Consider another polynomial, given by: $$\frac{1}{x-a_1}+\frac{1}{x-a_2}+\ldots \frac{1}{x-a_k}-\frac{p}{x}-1=0\quad(2)$$ I have two observation:
$(a)$ Least root of $(1)$ lies in $(a_1,a_1+1).$
$(b)$ Least root of $(2)$ is less than that of $(1).$
Are the two observations true? If so, how to prove them?

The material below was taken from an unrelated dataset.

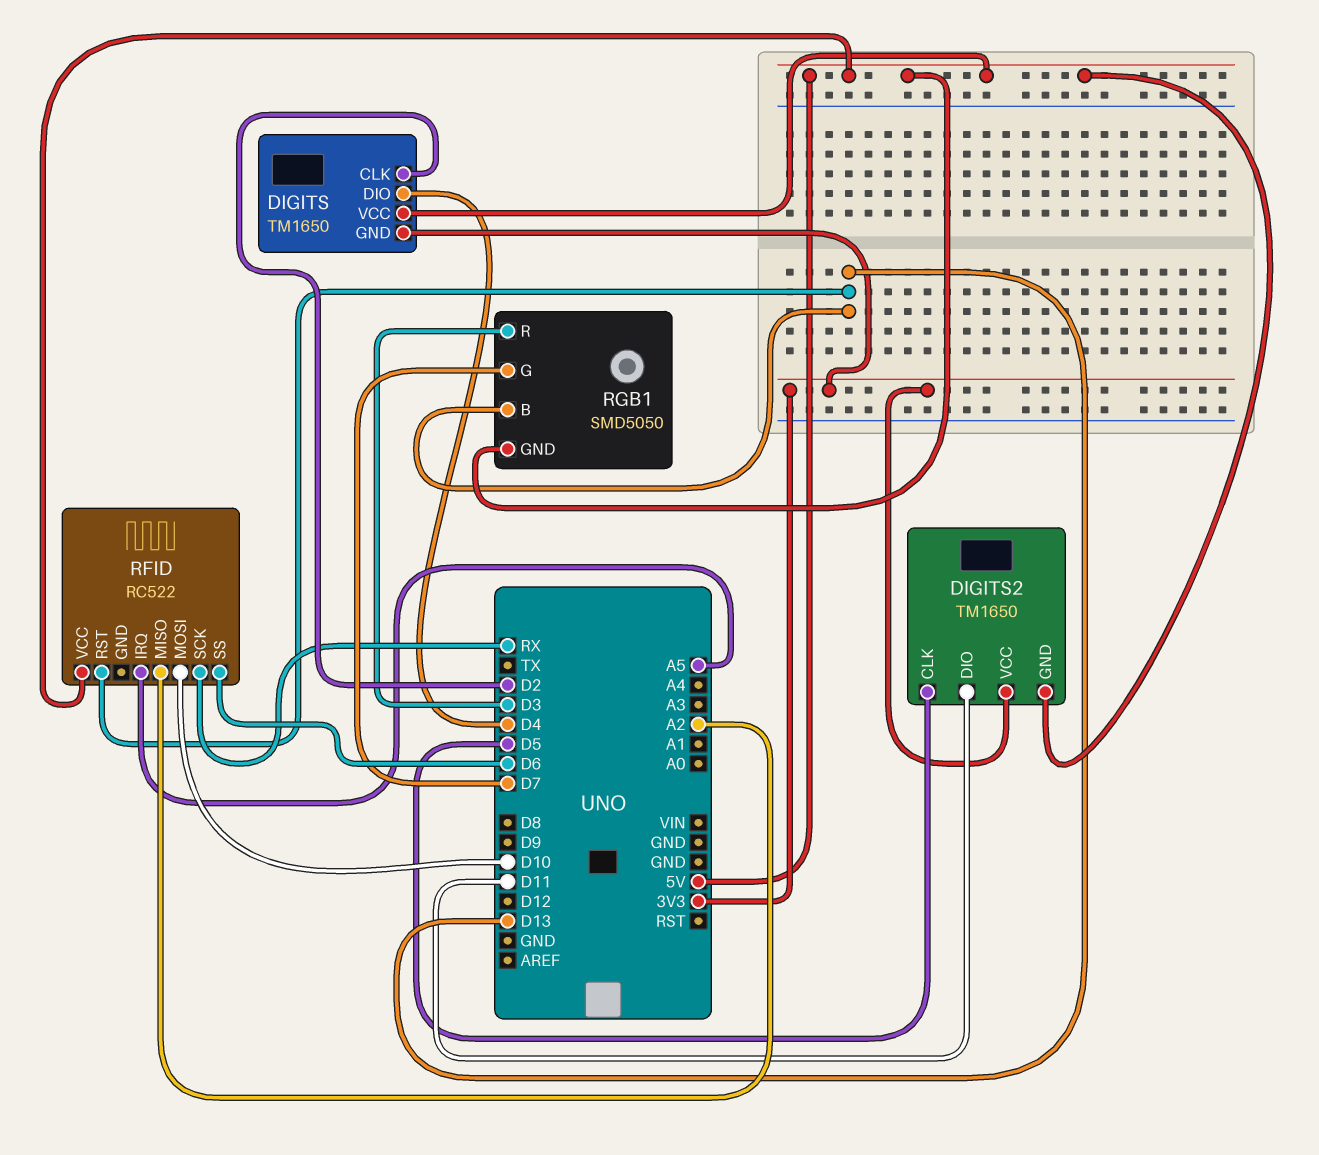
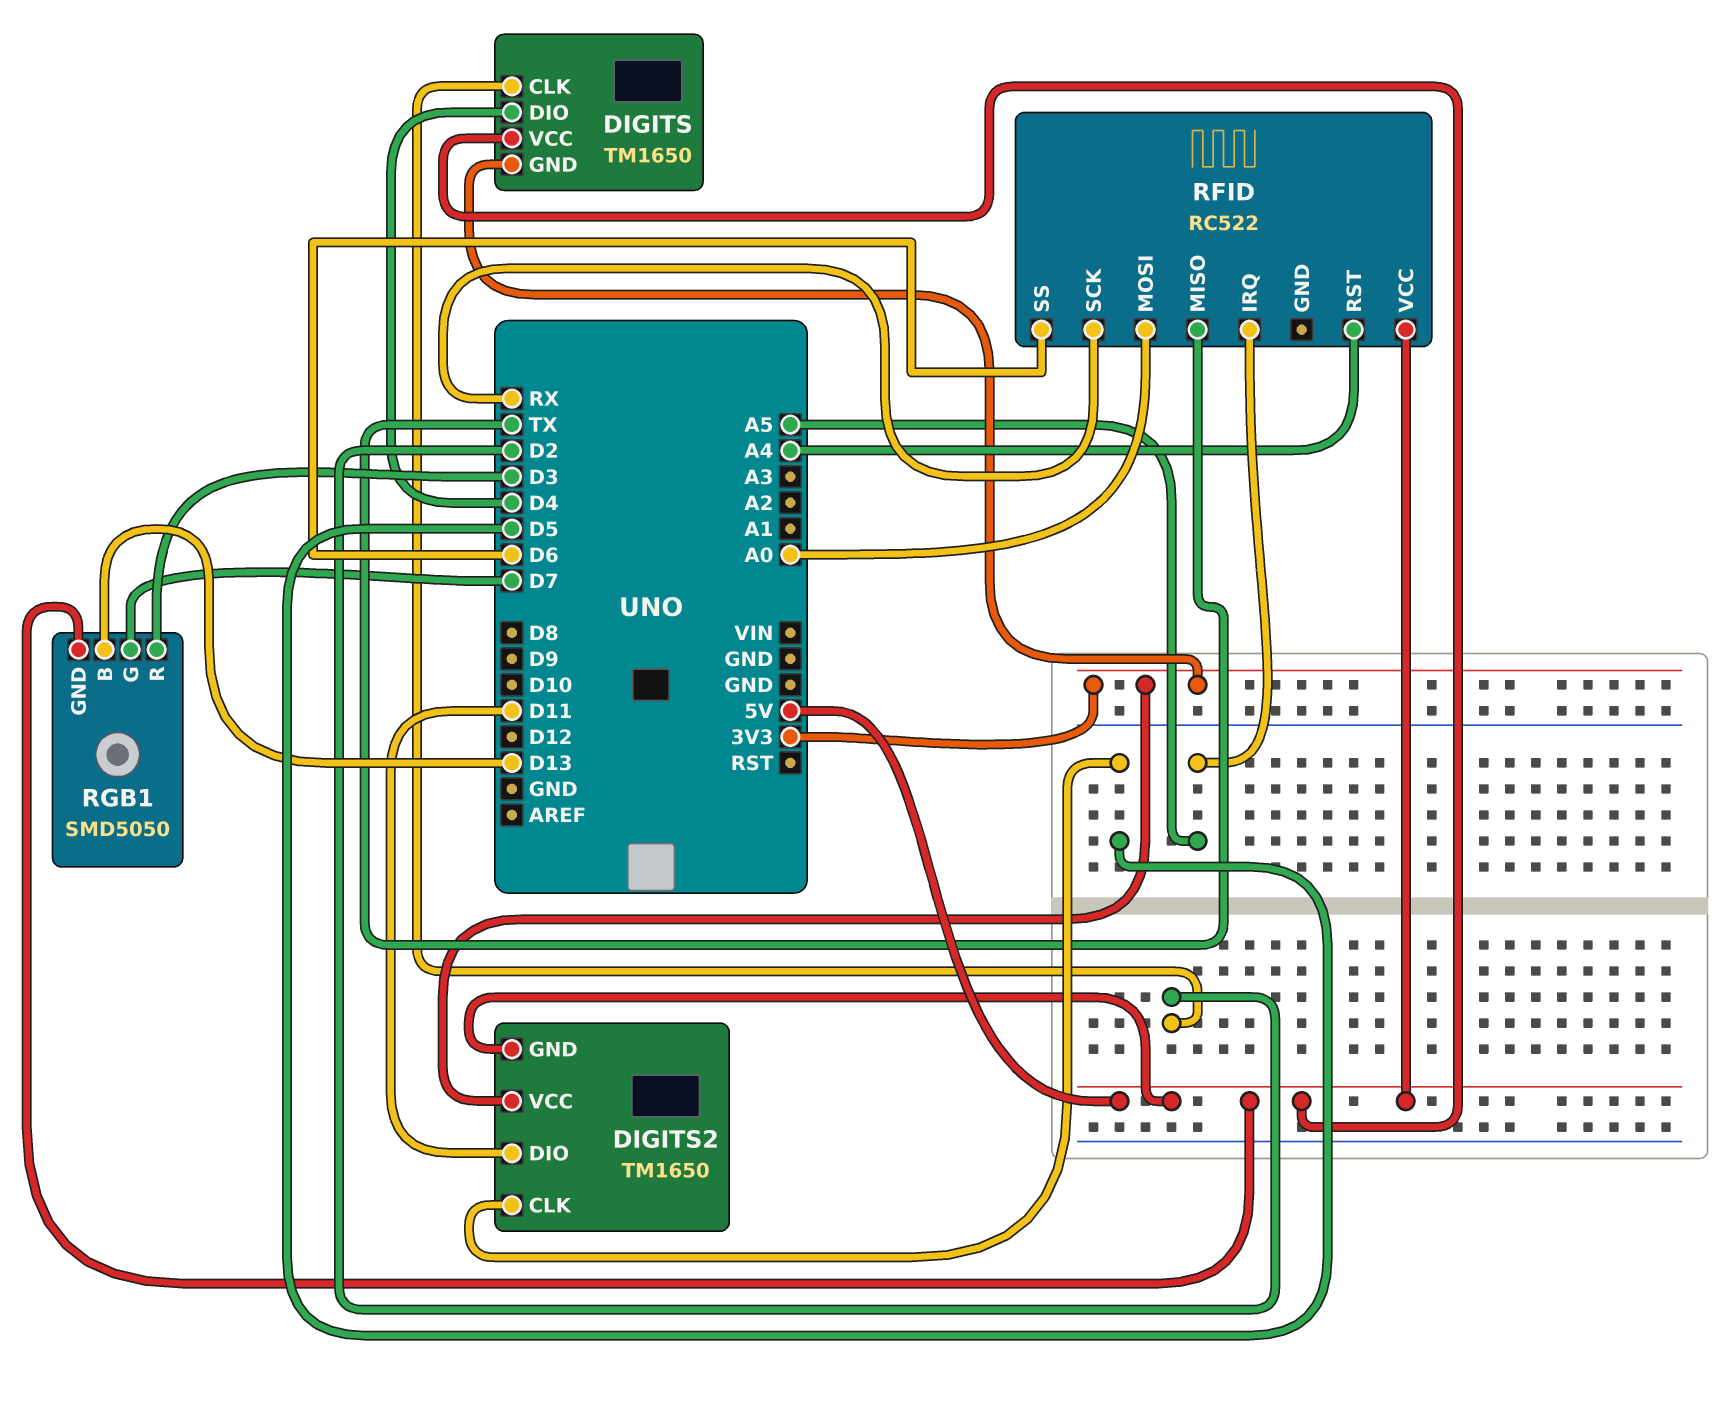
RFID pin MISO: A2 -> TX
RFID pin MOSI: D10 -> A0
RFID pin RST: D13 -> A4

Let $A=\;\{a_j \mid j = 1, 2, \cdots k\}\;$ and $\;f(x)=\sum_{j=1}^k \frac{1}{x-a_j} - 1$. Observe that:
$f'(x) = \sum_{j=1}^k \frac{-1}{(x-a_j)^2} \;\;\lt\;\; 0\;$ so $f$ is strictly decreasing on $\mathbb{R} \setminus A$
$f$ has vertical asymptotes at each $a_j \in A$ with lateral limits $f(a_j^-)=-\infty$, $f(a_j^+)=+\infty$
$f(x) \lt 0$ for $x \lt a_1$ so there are no roots in $(-\infty, a_1)$
Therefore on each interval $(a_j,a_{j+1})$ the function monotonically decreases from plus to minus infinity, so there exists exactly one root $x_j \in (a_j,a_{j+1})$ for $1 \le j \lt k$, and the smallest root is $x_1$.
If $a_2 \le a_1 + 1$ then $x_1 \in (a_1,a_2) \subseteq (a_1, a_1+1)$ satisfies (a).
If $a_2 \gt a_1+1$ then $f(a_1+1)=\sum_{j=2}^k \frac{1}{a_1-a_j+1} \;\lt\;0$ because $a_1 - a_j+1 \le a_1 - a_2+1 \lt 0$. Since $f(a_1^+)=\infty$ and $f(a_1+1) \lt 0$ it follows that $x_1 \in (a_1,a_1+1)$ which concludes the proof.
Let $g(x)= f(x) - \frac{p}{x}$ and assume $p \ne 0$, otherwise $g \equiv f$ and (b) does not hold.
If $p \gt 0$ observe that $\lim_{x \to -\infty} g(x) = -1$ and $\lim_{x \to 0^-} g(x) = +\infty$. It follows that $g(x)$ has a root $x_0 \lt 0 \lt x_1$.
If $p \lt 0$ observe that $\lim_{x \to 0^+} g(x) = +\infty$ and $\lim_{x \to a_1^-} g(x) = -\infty$. It follows that $g(x)$ has a root $x_0 \lt a_1 \lt x_1$.